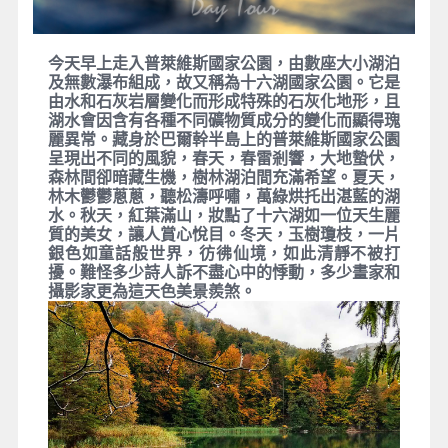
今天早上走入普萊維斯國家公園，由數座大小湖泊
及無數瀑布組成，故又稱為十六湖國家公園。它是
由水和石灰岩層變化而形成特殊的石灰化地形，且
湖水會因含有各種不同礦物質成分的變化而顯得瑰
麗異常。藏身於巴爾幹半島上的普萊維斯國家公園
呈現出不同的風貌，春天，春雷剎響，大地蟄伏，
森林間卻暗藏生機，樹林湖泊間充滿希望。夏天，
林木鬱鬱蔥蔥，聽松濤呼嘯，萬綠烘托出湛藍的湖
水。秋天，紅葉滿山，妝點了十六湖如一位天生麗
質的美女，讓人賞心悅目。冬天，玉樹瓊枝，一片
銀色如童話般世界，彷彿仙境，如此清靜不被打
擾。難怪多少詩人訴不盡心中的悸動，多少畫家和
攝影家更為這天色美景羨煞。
═══
## TASK REQUIREMENTS:
Please retype the text of all the items above word for word, keeping each line as it is, and leave the pictures out of your answer.

## REPLY:
今天早上走入普萊維斯國家公園，由數座大小湖泊
及無數瀑布組成，故又稱為十六湖國家公園。它是
由水和石灰岩層變化而形成特殊的石灰化地形，且
湖水會因含有各種不同礦物質成分的變化而顯得瑰
麗異常。藏身於巴爾幹半島上的普萊維斯國家公園
呈現出不同的風貌，春天，春雷剎響，大地蟄伏，
森林間卻暗藏生機，樹林湖泊間充滿希望。夏天，
林木鬱鬱蔥蔥，聽松濤呼嘯，萬綠烘托出湛藍的湖
水。秋天，紅葉滿山，妝點了十六湖如一位天生麗
質的美女，讓人賞心悅目。冬天，玉樹瓊枝，一片
銀色如童話般世界，彷彿仙境，如此清靜不被打
擾。難怪多少詩人訴不盡心中的悸動，多少畫家和
攝影家更為這天色美景羨煞。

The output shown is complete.